Comment dire....
Comment dire… elle se lève le matin, elle va travailler. Elle se couche le soir, et elle dort. Sa vie oscille entre son lieu de travail et son lieu de vie. Une fois par semaine, elle fait un détour par le supermarché. Elle n’aime pas week-end ni les vacances. Son rythme est cassé, et il lui faut toujours du temps pour retrouver son équilibre. Elle aime les rituels, elle aime le quotidien.

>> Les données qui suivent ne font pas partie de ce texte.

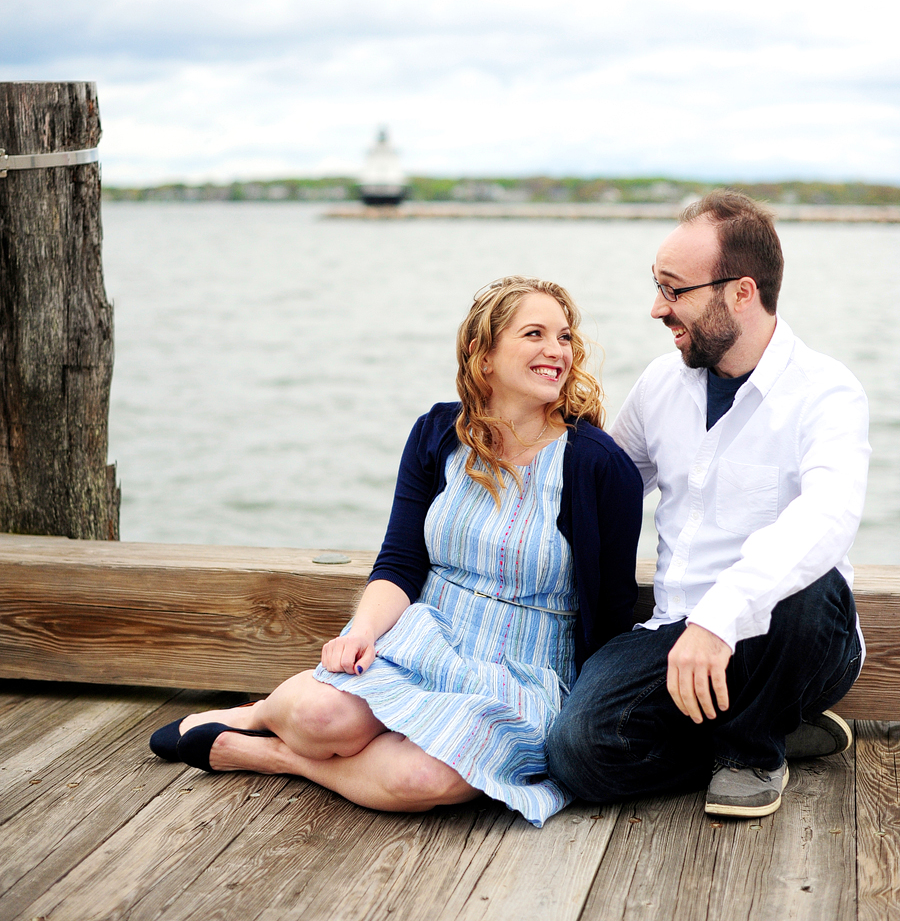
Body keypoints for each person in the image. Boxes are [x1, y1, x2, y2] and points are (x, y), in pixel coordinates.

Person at [150, 276, 643, 827]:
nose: (557, 351)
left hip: (523, 671)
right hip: (426, 636)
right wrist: (360, 633)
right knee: (318, 717)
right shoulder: (438, 433)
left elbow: (612, 611)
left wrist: (587, 721)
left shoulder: (599, 465)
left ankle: (275, 756)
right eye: (535, 334)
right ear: (484, 354)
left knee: (420, 779)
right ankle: (259, 714)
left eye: (565, 337)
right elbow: (401, 563)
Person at [547, 191, 870, 820]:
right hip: (676, 629)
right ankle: (766, 729)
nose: (656, 309)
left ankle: (754, 751)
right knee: (576, 752)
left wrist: (721, 618)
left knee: (814, 583)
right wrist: (507, 431)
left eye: (674, 291)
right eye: (657, 287)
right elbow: (603, 493)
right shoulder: (660, 383)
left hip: (791, 636)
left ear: (741, 293)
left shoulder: (827, 391)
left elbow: (826, 518)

Son mari est parti depuis déjà 10 ans et il ne lui manque pas. Les hommes ne lui manquent pas. Ils ne sont pas comme elle, ils n’aiment pas le quotidien. Son mari voulait que ça bouge, des extrasystoles comme il disait. elle, elle voulait entrer en résonance avec lui. Elle pensait que pour être heureux il suffisait d’aller de concert, main dans la main. Lui voulait du feu. Il lui a brulé ses ailes et l’a laissé tomber. Alors maintenant, elle se contente de rester au sol. Elle marche campée sur ses jambes, elle avance dans sa vie. Elle s’est fabriqué son quotidien. Ses habitudes la bercent, ses marottes la portent. Elle se fabrique ses rêves, de petites chimères sans ambitions. Elle tricote des layettes devant les bonheurs télévisuels virtuels. Elle brode des chaussons en écoutant les chansons cons des émissions d’autosatisfaction. Elle vit dans un aquarium vide, son appartement clair, rempli de verdure en pots plastiques n’attend pas de visites. Le matin elle s’assoit dans l’entrée, près du téléphone qui ne sonne jamais. Elle attend l’heure de partir en écoutant les cavalcades de rires et de pas des habitants vivants qui frôlent sa porte d’entrée. Quand le silence s’est réinstallé, elle sait que c’est à son tour d’y aller. Elle n’est pas vieille, elle est plutôt belle. Une fleur de sous-bois, une violette surannée. Une odeur démodée et une allure désuète, petit point coloré au milieu de la foule bariolée.
Comment dire… monsieur l’agent… je ne comprends pas je ne l’ai pas vue, je vous assure je n’ai pas bu. Vraiment, je ne comprends pas, c’est elle qui l’a voulu, je crois.
… mais, ce n’est pas elle qui le dira.